The US government has turned up the pressure on the interim government of Honduras to accept the return of exiled president Manuel Zelaya, suspending the diplomatic visas of four Honduran officials a month after a military coup.
The interim regime showed no signs of relenting, saying Tuesday’s suspensions would have no significant effect on Honduras. Zelaya, buoyed by the news of the US action, quickly returned to prolonged negotiations for the release of his wife, mother and children into Nicaraguan territory.
Zelaya has parked his government-in-exile near the Honduran border, accompanied by hundreds of supporters who have hiked into Nicaragua.
PHOTO: REUTERS
The US State Department did not identify the four officials stripped of their visas, but the interim government said they included the Supreme Court justice who ordered Zelaya’s arrest before the coup and the president of Honduras’ Congress.
The State Department is also reviewing the visas of all officials serving under interim president Roberto Micheletti, department spokesman Ian Kelly said.

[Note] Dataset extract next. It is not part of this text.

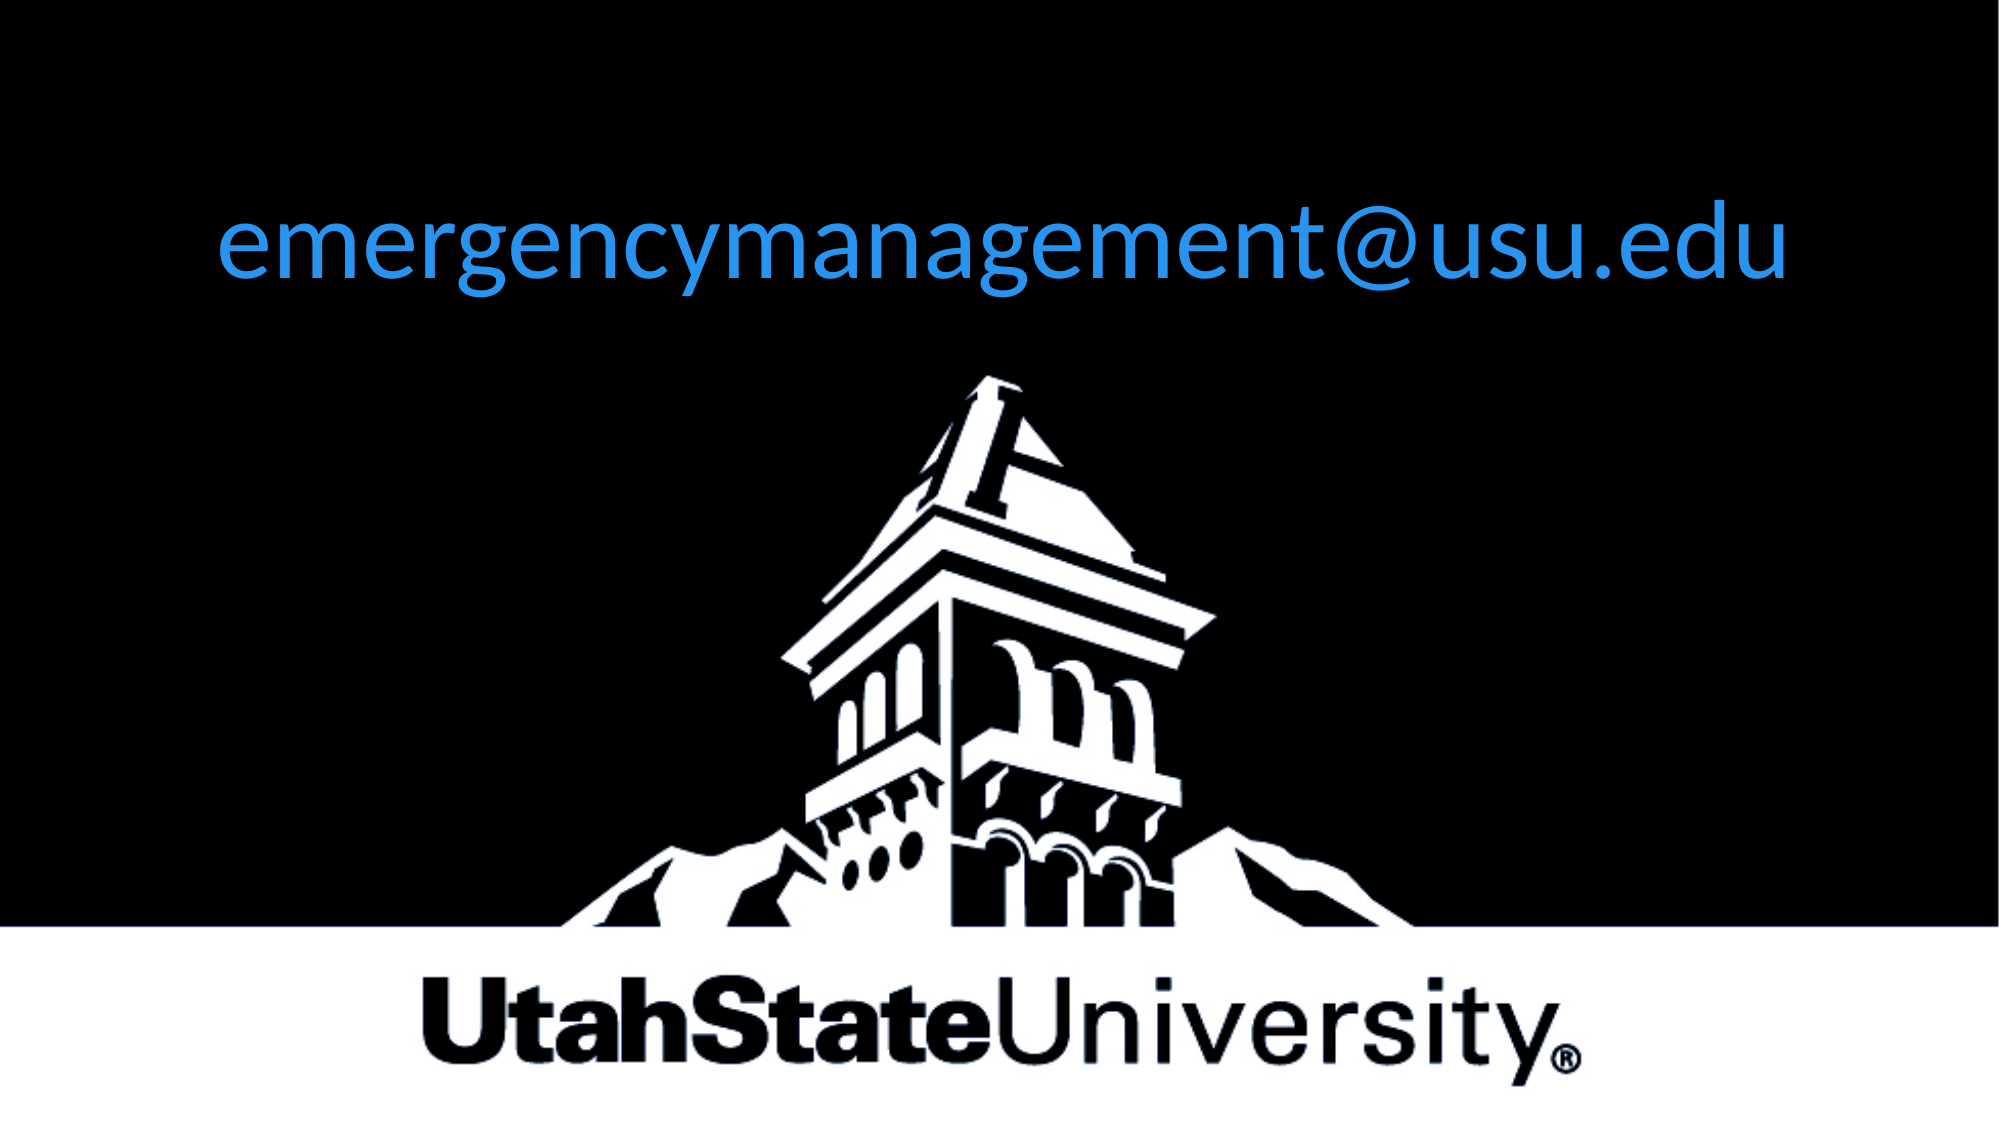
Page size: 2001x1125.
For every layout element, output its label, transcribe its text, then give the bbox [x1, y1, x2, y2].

picture [0, 0, 2001, 1125]
text_box emergencymanagement@usu.edu [201, 158, 1829, 309]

Micheletti’s deputy foreign minister, Marta Lorena Alvarado, insisted the decision would not have major consequences for the government, which already has seen the suspension of millions of dollars in US and European development aid and the threat of further sanctions to back international demands that Zelaya be restored to the presidency.
“It’s part of the international community’s incomprehension of what is happening in Honduras,” Alvarado said. “It’s not definitive and it will not have major consequences for the future of Honduras.”
Zelaya, a wealthy rancher whose left-leaning populist policies led to conflict with others in the government, vowed to stick to his campaign of civil disobedience by Hondurans, while urging harsher international sanctions.
“There have been a lot of suggestions from people inside Honduras that someone who uses firepower and violence can only be defeated the same way, but I have opposed that,” Zelaya said on the outskirts of Ocotal in northern Nicaragua.
“We should keep insisting that the United States pressure the coup leaders more to give a clear demonstration of repudiation of the coup.”
The interim government said visas were stripped from Supreme Court Justice Tomas Arita and Congressional President Jose Alfredo Saavedro. Arita signed the order for Zelaya’s arrest several days before soldiers whisked him out of the country on June 28.
Former Honduran ambassador to the US Roberto Flores said his credentials were removed. He was appointed by Zelaya but recognized Micheletti after the coup.
The US decision came on the one-month anniversary of the coup and at a time when international mediation efforts to reinstate Zelaya are deadlocked.
The Honduran Supreme Court and Congress have spent a week mulling over a proposal that would make Zelaya president in a coalition government and give amnesty to him and the coup leaders.
Kelly said the US embassy “is urging the Honduran Congress to send a strong signal of support” for the compromise proposed by the mediator, Costa Rican President Oscar Arias.
Micheletti, the former congressional president who is a member of Zelaya’s party, has repeatedly rejected any agreement that would restore Zelaya to office, though he has promised to abide by any decision Congress and the Supreme Court make.
Honduras’ interim leaders have vowed to arrest Zelaya on charges of violating the Constitution if he sets foot in his homeland.
The charges stem from Zelaya defying a Supreme Court order in trying to hold a referendum asking Hondurans if they wanted a special assembly to rewrite the Constitution. Many people felt he wanted to end the constitutional provision limiting a president to a single term. Zelaya denied that was his intent.